On 30 June, 2001, Inderjeet Singh, a 20- year-old resident of Ludhiana’s Shimlapuri locality, went missing. He had told his mother that he was on his way to his sister’s place across town. The next day, the police found an Activa that he was driving when he left his place near his sister’s residence. Inderjeet’s mother was distraught and spent the next two years hunting for him wherever she thought he was likely to be found. In 2002, on a visit to Sis Ganj Sahib gurdwara in New Delhi, she came across Baldev.
“In their meeting, he had started crying and told her that he had no parents and that he had left his house on the behest of his domineering bhabhi,” says Kulwant, a close relative of the Singhs. She decided to adopt him and give him a fresh lease of life. Baldev Singh was now to be known as Inder Singh, after her missing son. He would go on to get an Aadhaar card with that name.
By now, or so it seems, Baldev had decided to turn over a new leaf. His induction into the family was challenged by the father there, a cancer patient. While his foster mother stood her ground, Baldev decided to earn his adoptive father’s favour by nursing him throughout his ailment. Over time, the old man lost his animosity for the new family member and gave in to his wife’s decision. Soon, Baldev had started working as a mechanic at the family-owned cycle shop in the vicinity.
Kulwant tells me that he tried getting Baldev to loosen up about his past, sometimes over drinking sessions.
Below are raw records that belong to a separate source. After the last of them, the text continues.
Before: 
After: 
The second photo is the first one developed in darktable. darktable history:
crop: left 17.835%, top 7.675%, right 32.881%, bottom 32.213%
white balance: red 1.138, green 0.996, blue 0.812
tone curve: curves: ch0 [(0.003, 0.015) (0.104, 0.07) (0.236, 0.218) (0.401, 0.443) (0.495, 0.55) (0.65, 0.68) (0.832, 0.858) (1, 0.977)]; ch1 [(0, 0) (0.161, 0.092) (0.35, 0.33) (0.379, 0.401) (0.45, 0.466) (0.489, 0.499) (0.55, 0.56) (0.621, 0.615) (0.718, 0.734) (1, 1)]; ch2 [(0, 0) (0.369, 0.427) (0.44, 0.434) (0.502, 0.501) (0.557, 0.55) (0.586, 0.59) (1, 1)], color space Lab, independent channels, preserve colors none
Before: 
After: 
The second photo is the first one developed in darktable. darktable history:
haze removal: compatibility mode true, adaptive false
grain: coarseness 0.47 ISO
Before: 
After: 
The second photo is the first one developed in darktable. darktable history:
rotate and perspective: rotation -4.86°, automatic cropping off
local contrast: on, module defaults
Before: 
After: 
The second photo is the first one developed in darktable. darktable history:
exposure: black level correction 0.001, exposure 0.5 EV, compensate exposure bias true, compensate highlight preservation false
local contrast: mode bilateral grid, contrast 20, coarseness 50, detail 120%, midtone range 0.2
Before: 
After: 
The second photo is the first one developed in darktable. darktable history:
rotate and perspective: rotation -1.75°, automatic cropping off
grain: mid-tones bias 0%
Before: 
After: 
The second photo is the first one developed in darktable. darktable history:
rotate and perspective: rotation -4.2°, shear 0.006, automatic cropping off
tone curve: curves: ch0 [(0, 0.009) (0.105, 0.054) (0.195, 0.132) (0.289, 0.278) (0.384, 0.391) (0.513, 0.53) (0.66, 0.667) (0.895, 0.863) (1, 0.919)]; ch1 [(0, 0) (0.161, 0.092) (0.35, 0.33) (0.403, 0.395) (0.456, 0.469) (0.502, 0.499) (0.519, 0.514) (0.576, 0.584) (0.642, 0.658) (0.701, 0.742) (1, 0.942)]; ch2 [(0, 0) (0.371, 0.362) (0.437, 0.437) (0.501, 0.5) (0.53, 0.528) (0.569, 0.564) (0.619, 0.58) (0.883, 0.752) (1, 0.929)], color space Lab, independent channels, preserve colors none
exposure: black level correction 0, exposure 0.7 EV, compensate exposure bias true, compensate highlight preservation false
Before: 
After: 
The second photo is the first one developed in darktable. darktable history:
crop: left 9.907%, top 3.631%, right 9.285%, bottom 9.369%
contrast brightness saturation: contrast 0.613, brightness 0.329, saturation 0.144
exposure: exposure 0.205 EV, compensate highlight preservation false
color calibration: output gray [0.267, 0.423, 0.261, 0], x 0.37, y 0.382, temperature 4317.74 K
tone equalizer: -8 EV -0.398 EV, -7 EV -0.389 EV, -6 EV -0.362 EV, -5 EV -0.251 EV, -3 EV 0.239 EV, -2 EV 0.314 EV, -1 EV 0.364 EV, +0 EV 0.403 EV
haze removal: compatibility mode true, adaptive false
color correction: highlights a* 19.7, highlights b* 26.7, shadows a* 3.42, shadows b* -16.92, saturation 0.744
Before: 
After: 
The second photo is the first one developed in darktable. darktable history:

But the latter, while quite talkative otherwise, would stonewall him. The only deviation from his otherwise “flawless behaviour” was in 2012 when he was caught ferrying 1 kg of fukki, a psychotropic substance popular in Punjab, and was jailed for nearly two months. His foster mother had to gather money for his bail, after which he promised never to indulge in drugs again.
It was around then that Baldev’s physical health began to deteriorate. He started losing weight and was given to shivers and trembles. After a medical examination, the doctors told him what was ailing him: Huntington’s disease, a neurodegenerative disorder that affects muscle coordination and results in gradual mental decline as well. It was a disease that had claimed his mother.
In the last week of May, Baldev left his house. He left no note; his mobile phone was found on a table in the living room alongside a small stack of currency notes totalling Rs 5,000. When he didn’t return by the evening, Jatinder, one of the three Singh ‘siblings’, registered a complaint of his having gone ‘missing’ at Police Station No 6 in Ludhiana.
Later that day, when he landed at his ancestral house in Jagraon, Hardeep claims that his brother confided in him about the disease. “He said, ‘If I stayed there, there won’t be anyone to take care of me. If I stayed here, there’s no one to take care of me. So after I meet you, I will surrender. It is why I have come here. I can’t run anymore.’”
It has been more than eight weeks since Baldev Singh was arrested. For the first three weeks, he was in police custody, after which he was transferred to judicial custody. In his days in the lock-up at the police station, his foster family regularly came to visit him. At his own insistence, Baldev will move on alone from now on. His instructions to the family are clear: “Don’t come after me.”
“I think he does have regrets,” says Kulwant. “He told us, ‘God has punished me for my misdeeds.’”
“Do you think he should be punished?”
Kulwant hesitates. I persist. “All we can say is, ‘Humara dil nahin manta’ (Our heart doesn’t accept it).”